Il est très intéressant d’observer qu’a posteriori, des actes moraux mais illégaux comparables ont pu par le passé être considérés comme justes et moraux, et les actes amoraux mais légaux, valorisés à un instant donné, être condamnés quelques années plus tard et considérés comme légalement répréhensibles (l’assistance aux personnes juives pendant la seconde guerre mondiale et l’occupation nazie). Intéressant d’observer que ces mêmes actes moraux sont de nouveau considérés aujourd’hui comme répréhensibles, vis-à-vis d’une autre population (non plus juive mais étrangère, notamment africaine). L’Histoire pourrait-elle de nouveau s’inverser dans quelques années ?

De même, en matière financière, la recherche capitaliste du profit maximum conduit souvent à des actes amoraux (expulsion de personnes socialement en difficulté, abus vis-à-vis de personnes en difficulté). Le capitalisme ne repose pas sur la morale, parce que la morale n’a semblerait-il plus sa place dans nos sociétés modernes.

Mais est-ce si sûr ? N’assiste-t-on pas ces dernières années à un retour de la morale ? En matière de relations internationales d’abord avec la guerre contre l’axe du mal chère à Georges W. Bush, qui a servi de prétexte à l’invasion de l’Irak par les armées américaines et alliées. En matière de capitalisme également, avec les multiples condamnations des rémunérations importantes de dirigeants de certains grands groupes.

En fait, la morale n’a jamais quitté nos sociétés occidentales. Avec l’essor des relations capitalistes et de l’individualisme, elle avait reflué dans la sphère privée, dans les échanges interpersonnels.
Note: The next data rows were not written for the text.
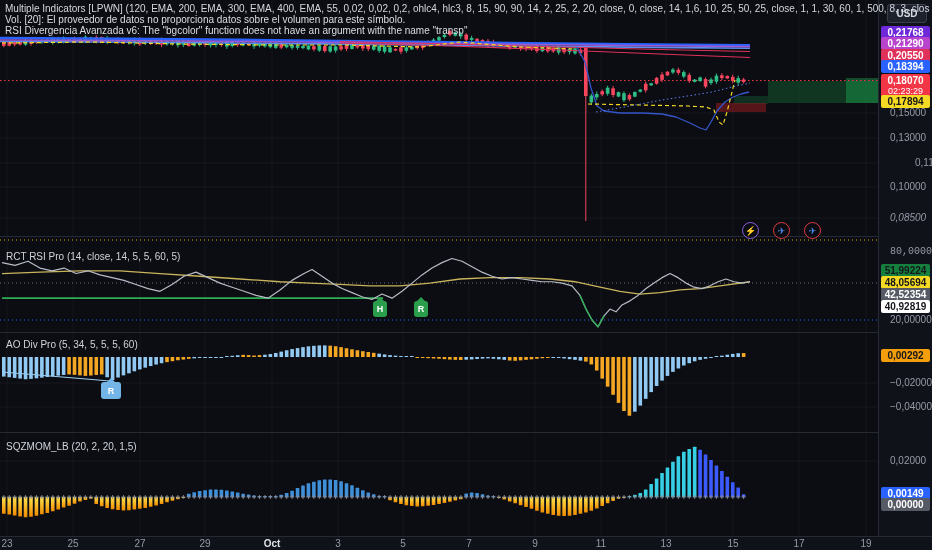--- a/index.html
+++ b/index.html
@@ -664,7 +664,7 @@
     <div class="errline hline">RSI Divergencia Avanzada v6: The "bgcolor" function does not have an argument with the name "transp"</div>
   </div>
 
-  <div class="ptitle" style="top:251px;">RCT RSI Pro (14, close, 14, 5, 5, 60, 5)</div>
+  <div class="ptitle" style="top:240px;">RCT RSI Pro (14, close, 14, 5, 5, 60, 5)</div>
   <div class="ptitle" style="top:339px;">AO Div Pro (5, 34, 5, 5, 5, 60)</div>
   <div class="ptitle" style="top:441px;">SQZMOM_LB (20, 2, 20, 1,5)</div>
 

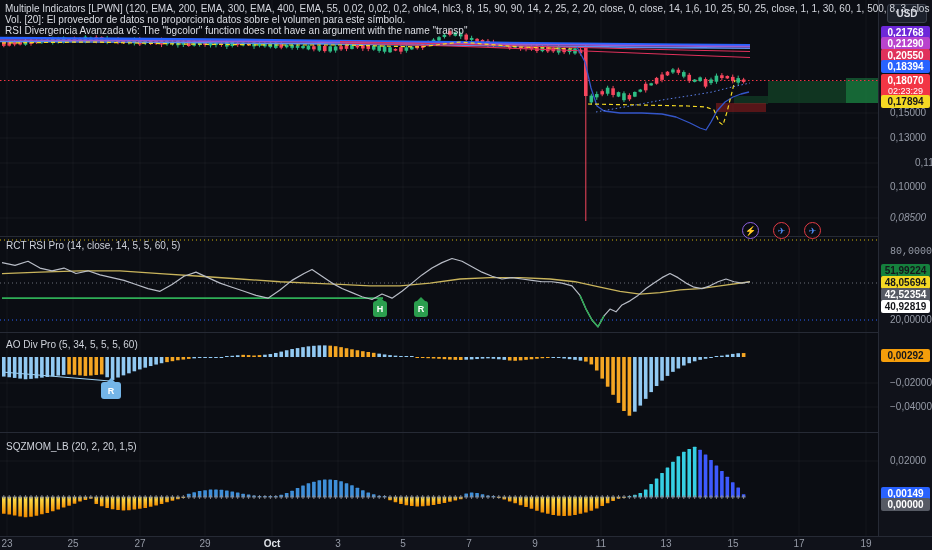--- a/index.html
+++ b/index.html
@@ -697,7 +697,7 @@
 
   <div id="taxis">
       <div class="tlabel" style="left: 7px;">23</div>
-      <div class="tlabel" style="left: 73px;">25</div>
+      <div class="tlabel" style="left: 73px;">21</div>
       <div class="tlabel" style="left: 140px;">27</div>
       <div class="tlabel" style="left: 205px;">29</div>
       <div class="tlabel major" style="left: 272px;">Oct</div>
Elle fondait les relations de chacun avec son entourage, mais n’était plus pertinente en matière globale. Confinée à cet usage individuel, sa transmission de générations en générations ne reposait plus que sur la parenté et sur la religion. De sorte, certaines personnes ne se sentent plus obligées de la respecter, d’où le développement des vols et des aggressions, aussi bien que des pratiques professionnelles ou financières amorales, que certains croient conformes au capitalisme.

La morale existe donc toujours dans nos sociétés. La majeure partie de la population la respecte encore plus ou moins. Les justes sont ceux qui quelle que soit la situation, quels que soient les risques encourus, même face à la justice ou face à un Etat totalitaire, continuent d’appliquer ce que la morale (ce qu’on leur a transmis de la morale) leur dit de faire. Et il est dommage que ces justes ne soient seuls pas autorisés à fabriquer les lois dans nos parlements et assemblées. Mais la recherche du pouvoir personnel que suppose la politique est rarement le fait de personnes ’justes’.